Regionales Lernen wurde ausgezeichnet als „Offizielle Maßnahme der Weltdekade „Bildung für nachhaltige Entwicklung (BNE)““

und ist somit Bestandteil des Nationalen Aktionsplans. Die Weltdekade für BNE wurde für die Jahre 2005 bis 2014
von den Vereinten Nationen ausgerufen. Die UNESCO koordinierte weltweit die Projekte und Maßnahmen der Dekade.
Im Gegensatz zu zahlreichen, eher lokal ausgerichteten Dekade-Projekten, von denen es rund 1.800 gibt, wurden deutschlandweit nur 49 Vorhaben als Maßnahmen ausgezeichnet.
"Dekade-Maßnahmen sind Leuchttürme der Bildung für nachhaltige Entwicklung", so Prof. Gerhard de Haan, Vorsitzender des Nationalkomitees der UN-Dekade.
"Sie haben überregionale Strahlkraft und leisten einen ganz besonderen Beitrag zur systematischen Verankerung des Konzepts BNE im deutschen Bildungswesen“.
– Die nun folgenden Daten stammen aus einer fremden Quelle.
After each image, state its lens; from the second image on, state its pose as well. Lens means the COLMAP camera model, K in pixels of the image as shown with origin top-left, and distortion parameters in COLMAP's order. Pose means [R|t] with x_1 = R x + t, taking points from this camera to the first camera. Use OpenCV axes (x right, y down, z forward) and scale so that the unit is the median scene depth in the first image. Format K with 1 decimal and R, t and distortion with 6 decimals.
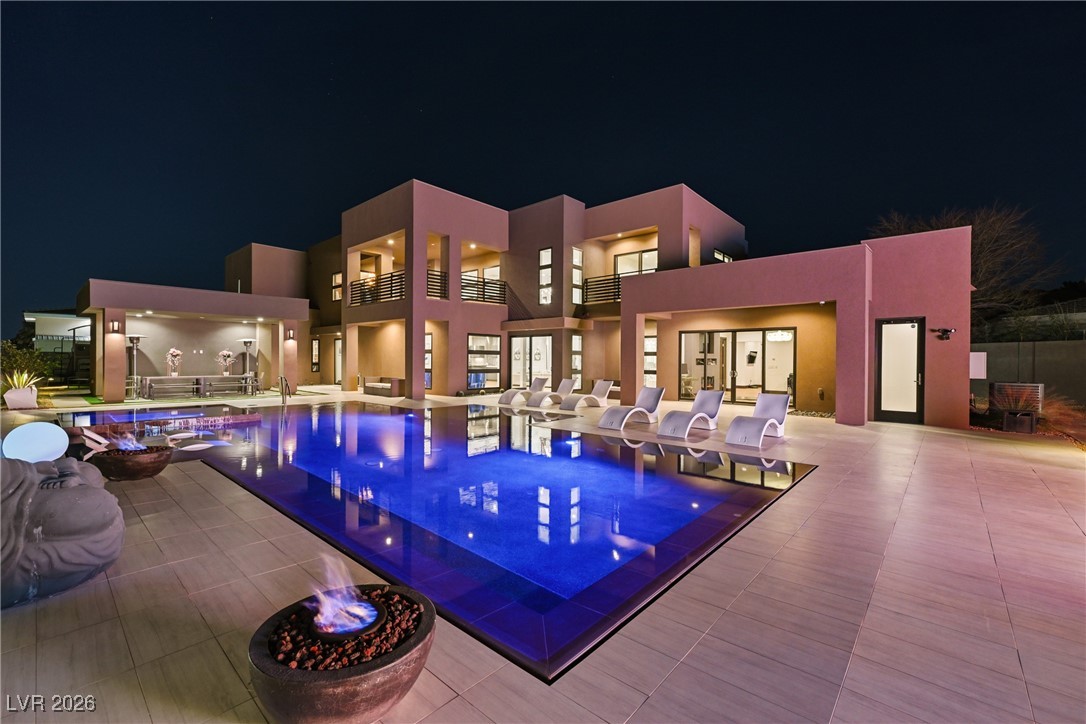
lens RADIAL K [[451.1, 0, 543.0], [0, 451.1, 362.0], [0, 0, 1]] dist [-0.002251, -0.000197]
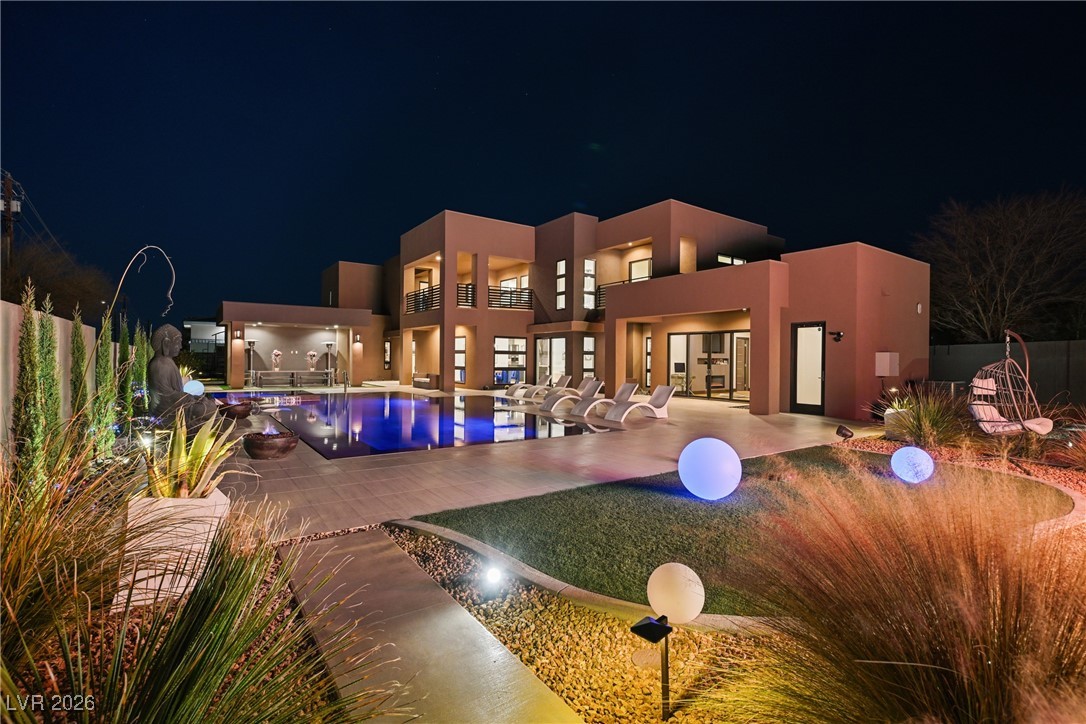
lens RADIAL K [[503.3, 0, 543.0], [0, 503.3, 362.0], [0, 0, 1]] dist [0.000803, 0.000025]
pose [[0.972954, 0.003519, -0.230973, 0.253292], [-0.003925, 0.999991, -0.001298, 0.004188], [0.230966, 0.002169, 0.972959, -0.229790]]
Prof. Dr. Gerhard de Haan, Prof. Dr. Martina Flath. Dr. Gabriele Diersen, Jason Jakonides (v.l.n.r.) bei der Auszeichnungsveranstaltung im April 2014 in Wolfsburg

Projektstart "Streuobstwiese - ein Hit in der Kulturlandschaft"

Abb.: Die Projektpartner freuen sich, gemeinsam Impulse für den inklusiven Unterricht auf und zur Streuobstwiese zu entwickeln. v.l.n.r. Prof. Dr. Martina Flath (AGRELA e.V.), Jürgen Göttke-Krogmann (Eschpark Kroge), Josef Diersen (BUND),Anja Koch (Lebens- und Arbeitsgemeinschaft Sonnenhof e.V., Dr. Carolin Duda-Wehenpohl und Dr. Gabriele Diersen (Kompetenzzentrum Regionales Lernen)
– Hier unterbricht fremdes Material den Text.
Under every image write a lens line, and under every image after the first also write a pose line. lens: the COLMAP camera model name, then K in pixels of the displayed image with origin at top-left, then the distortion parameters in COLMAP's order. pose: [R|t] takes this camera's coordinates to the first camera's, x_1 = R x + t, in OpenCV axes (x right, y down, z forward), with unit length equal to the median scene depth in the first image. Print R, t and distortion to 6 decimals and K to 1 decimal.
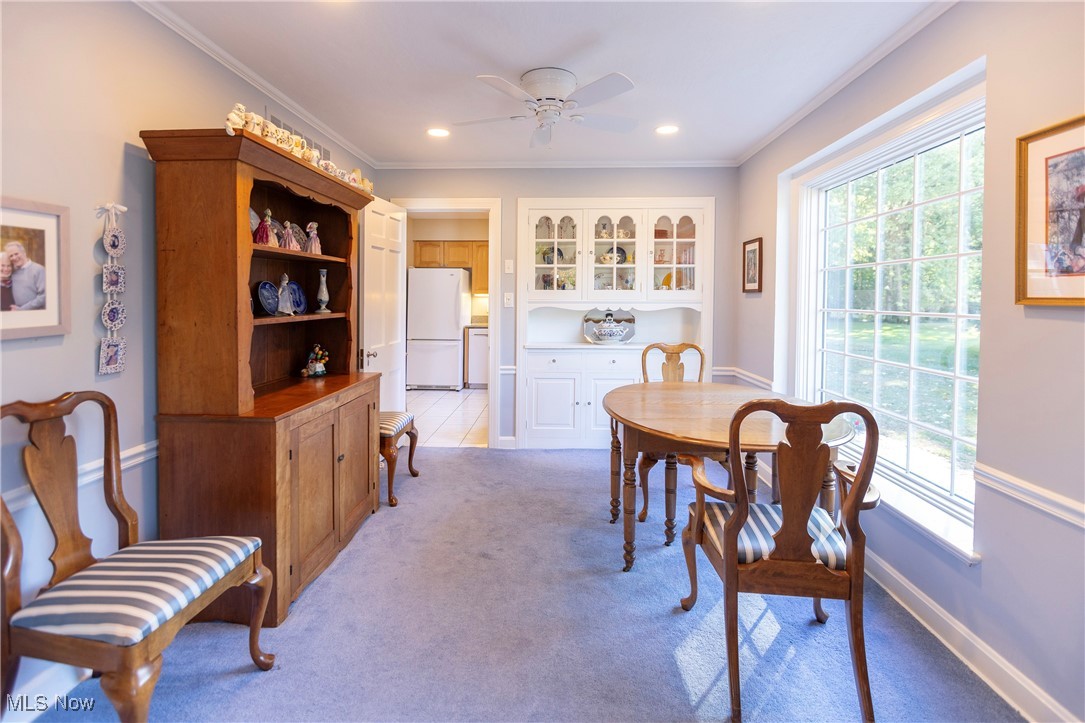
lens RADIAL K [[512.8, 0, 569.7], [0, 512.8, 314.3], [0, 0, 1]] dist [-0.005272, 0.002477]
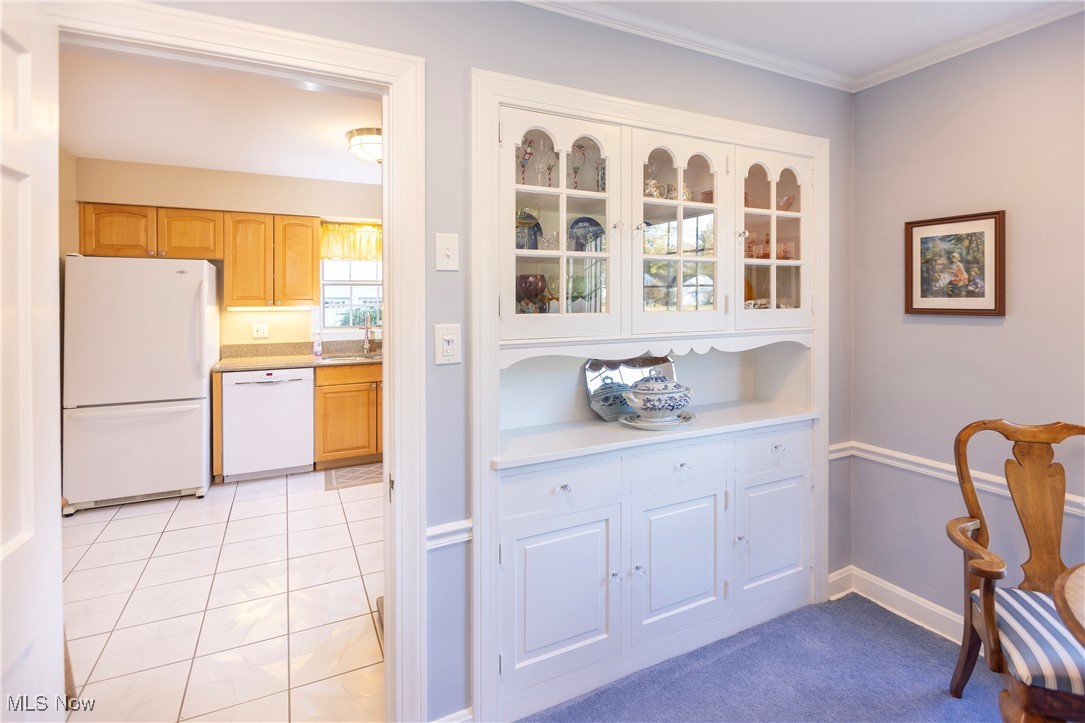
lens RADIAL K [[512.8, 0, 581.6], [0, 512.8, 312.6], [0, 0, 1]] dist [-0.005272, 0.002477]
pose [[0.881913, -0.017529, 0.471087, -0.208644], [0.020987, 0.999778, -0.002088, -0.046969], [-0.470945, 0.011728, 0.882084, 0.636467]]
Die niedersächsische Bingo-Umweltstiftung fördert im Rahmen des Jubiläumsprojekts Streuobstwiese ein Vorhaben zum inklusiven Unterricht in Vechta. In einer Laufzeit von zwei Jahren sollen Konzepte und Materialien für die schulische und außerschulische, inklusive Bildungsarbeit zur und auf der Streuobstwiese entstehen.


Streuobstwiesen sind nicht nur ein Hot Spot der Artenvielfalt mit mehr als 5.000 Tier- und Pflanzenarten, die auf ihr leben, sondern besitzen auch ein sehr hohes Potenzial an Momenten des Erlebens, Erfahrens und Handelns: Obst naschen, Natur erleben, Vögel beobachten, Fallobst sammeln und verarbeiten. Keine andere Kulturlandschaft lädt den Menschen derart ein, sie zu nutzen und zugleich zu genießen. Das Lernen mit Herz, Kopf und Hand, findet auf einer Streuobstwiese ideale Ausgangsbedingungen.Unterrichtskonzepte und Materialien zur und auf der Streuobstwiese werden entwickelt, getestet und publiziert.